Study Looks at How Social Networks Affect ConsensusSeptember 15, 2004 | by Megan Fellman
A month before the fall of the Berlin Wall, 70,000 people gathered in the streets of Leipzig, East Germany, on Oct. 9, 1989, to demonstrate against the communist regime and demand democratic reforms. Clearly, no central authority planned this event; so how did all of these people decide to come together on that particular day?
A new study by researchers at Northwestern University sheds light on how individuals might obtain information about the decisions and preferences of other individuals with whom they do not have a relationship or even contact. The findings were published by the Proceedings of the National Academy of Sciences (PNAS).
The Leipzig demonstration is an example of a complex system, the result of an evolving process. The common characteristic of complex systems, whether they be social or biological in nature, is that they display organization without any external organizing principle being applied.
“How did a consensus come about? Our computer model shows how social networks can substitute for central mechanisms in decision making,” said Luís A. N. Amaral, associate professor of chemical and biological engineering and an author on the PNAS paper. “Surprisingly, information can be aggregated more efficiently if local information transmission is not perfectly reliable but is subject to error or random noise, due to lack of trust, indecision or unreliable information technologies.”
For the citizens of Leipzig, the “noise” was the presence of the Stasi, the state secret police. “The need of individuals to avoid certain forms of communication, due to fear of the Stasi, might actually have contributed to the more efficient spread of information about a generalized dissatisfaction with the regime and the willingness to take a stand against it,” said Amaral.

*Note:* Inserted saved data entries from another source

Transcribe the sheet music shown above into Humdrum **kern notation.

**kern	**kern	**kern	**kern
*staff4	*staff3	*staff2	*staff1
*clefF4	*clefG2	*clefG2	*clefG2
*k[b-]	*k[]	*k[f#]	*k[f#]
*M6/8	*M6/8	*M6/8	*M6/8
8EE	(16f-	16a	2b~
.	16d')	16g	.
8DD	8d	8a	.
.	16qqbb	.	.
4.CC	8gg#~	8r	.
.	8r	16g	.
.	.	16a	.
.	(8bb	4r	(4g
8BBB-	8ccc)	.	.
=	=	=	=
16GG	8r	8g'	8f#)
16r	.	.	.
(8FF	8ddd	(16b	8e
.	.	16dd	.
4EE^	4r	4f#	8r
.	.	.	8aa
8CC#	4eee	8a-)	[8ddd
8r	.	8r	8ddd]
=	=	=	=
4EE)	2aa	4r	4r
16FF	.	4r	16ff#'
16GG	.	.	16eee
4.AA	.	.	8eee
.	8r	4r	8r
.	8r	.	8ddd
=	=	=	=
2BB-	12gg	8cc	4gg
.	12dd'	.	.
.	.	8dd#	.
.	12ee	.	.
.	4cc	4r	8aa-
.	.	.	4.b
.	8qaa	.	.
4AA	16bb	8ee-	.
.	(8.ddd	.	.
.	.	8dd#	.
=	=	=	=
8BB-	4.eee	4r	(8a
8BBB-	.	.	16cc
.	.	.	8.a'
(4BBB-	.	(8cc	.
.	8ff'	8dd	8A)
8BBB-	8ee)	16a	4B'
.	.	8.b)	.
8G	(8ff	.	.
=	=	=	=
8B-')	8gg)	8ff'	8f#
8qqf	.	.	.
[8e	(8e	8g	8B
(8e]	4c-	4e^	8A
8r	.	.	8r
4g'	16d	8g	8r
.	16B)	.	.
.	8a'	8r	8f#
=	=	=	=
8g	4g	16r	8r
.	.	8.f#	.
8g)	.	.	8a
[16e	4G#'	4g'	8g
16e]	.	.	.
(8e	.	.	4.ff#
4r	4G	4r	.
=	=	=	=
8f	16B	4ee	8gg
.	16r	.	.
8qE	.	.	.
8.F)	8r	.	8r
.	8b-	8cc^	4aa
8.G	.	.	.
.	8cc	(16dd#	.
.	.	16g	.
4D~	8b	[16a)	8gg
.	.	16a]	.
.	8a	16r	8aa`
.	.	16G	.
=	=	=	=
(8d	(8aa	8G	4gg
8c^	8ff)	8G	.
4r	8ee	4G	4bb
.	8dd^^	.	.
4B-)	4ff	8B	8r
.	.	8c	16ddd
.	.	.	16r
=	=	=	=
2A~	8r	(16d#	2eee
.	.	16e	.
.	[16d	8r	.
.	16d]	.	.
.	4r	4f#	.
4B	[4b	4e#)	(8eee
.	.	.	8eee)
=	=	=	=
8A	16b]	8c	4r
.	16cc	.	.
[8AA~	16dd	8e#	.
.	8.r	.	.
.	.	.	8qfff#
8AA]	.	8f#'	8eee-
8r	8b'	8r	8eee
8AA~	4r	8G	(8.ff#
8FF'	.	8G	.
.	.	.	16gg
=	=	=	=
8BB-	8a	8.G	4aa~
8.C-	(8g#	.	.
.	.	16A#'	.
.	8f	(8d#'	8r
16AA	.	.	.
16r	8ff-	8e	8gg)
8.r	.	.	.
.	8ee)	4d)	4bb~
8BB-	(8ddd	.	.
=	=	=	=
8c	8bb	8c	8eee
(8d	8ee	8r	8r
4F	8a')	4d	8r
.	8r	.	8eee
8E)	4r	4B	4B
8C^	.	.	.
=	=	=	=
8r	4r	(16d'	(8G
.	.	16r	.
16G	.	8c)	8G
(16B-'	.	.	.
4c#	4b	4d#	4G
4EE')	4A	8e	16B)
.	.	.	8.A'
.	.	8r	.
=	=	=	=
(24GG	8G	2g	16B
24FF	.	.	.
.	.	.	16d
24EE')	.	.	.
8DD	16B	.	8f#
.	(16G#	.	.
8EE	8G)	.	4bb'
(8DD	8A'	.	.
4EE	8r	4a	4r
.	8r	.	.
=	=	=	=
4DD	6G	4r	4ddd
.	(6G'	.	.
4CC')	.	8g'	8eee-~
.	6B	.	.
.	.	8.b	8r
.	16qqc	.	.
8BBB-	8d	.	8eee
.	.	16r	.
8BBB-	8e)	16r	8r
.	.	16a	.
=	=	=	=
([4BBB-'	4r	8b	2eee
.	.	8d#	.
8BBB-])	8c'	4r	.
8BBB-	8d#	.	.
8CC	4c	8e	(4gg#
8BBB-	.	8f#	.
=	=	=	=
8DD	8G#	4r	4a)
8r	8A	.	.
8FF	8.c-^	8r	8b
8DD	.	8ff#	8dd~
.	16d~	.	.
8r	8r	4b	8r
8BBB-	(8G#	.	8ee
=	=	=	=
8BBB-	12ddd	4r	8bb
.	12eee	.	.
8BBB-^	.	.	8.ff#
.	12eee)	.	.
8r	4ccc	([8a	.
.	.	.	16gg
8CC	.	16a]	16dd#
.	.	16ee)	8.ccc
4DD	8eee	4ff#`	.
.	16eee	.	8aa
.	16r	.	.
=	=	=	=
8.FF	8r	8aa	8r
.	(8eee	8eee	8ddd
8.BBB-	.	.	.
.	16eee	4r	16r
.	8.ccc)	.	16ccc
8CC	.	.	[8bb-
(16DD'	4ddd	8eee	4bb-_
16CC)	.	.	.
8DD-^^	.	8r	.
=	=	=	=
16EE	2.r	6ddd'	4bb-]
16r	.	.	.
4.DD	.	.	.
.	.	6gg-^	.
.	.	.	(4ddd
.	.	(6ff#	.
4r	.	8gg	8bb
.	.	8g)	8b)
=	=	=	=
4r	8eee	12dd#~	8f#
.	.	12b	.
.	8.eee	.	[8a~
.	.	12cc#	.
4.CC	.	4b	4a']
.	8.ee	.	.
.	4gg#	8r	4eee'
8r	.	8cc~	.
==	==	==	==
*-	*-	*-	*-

The Northwestern study also clarifies how social norms might quickly be adopted and remain ingrained within society and how unicellular organisms might organize into multi-cellular structures.
The researchers show that a simple majority rule approach, in which each unit -- a person or a cell -- adopts the state of the majority of its neighbors within an intricate communication network, can efficiently lead to global organization. The model is adaptable and robust -- a real-world system capable of responding to external conditions.
“In real life we use simple rules to decide what to do,” said Amaral. “People tend to adjust their opinions based on what the majority is telling them.”
In addition to Amaral, other authors on the PNAS paper are André A. Moreira, Abhishek Mathur and Daniel Diermeier, from Northwestern University. Diermeier is co-director of Northwestern’s Institute for Complex Systems.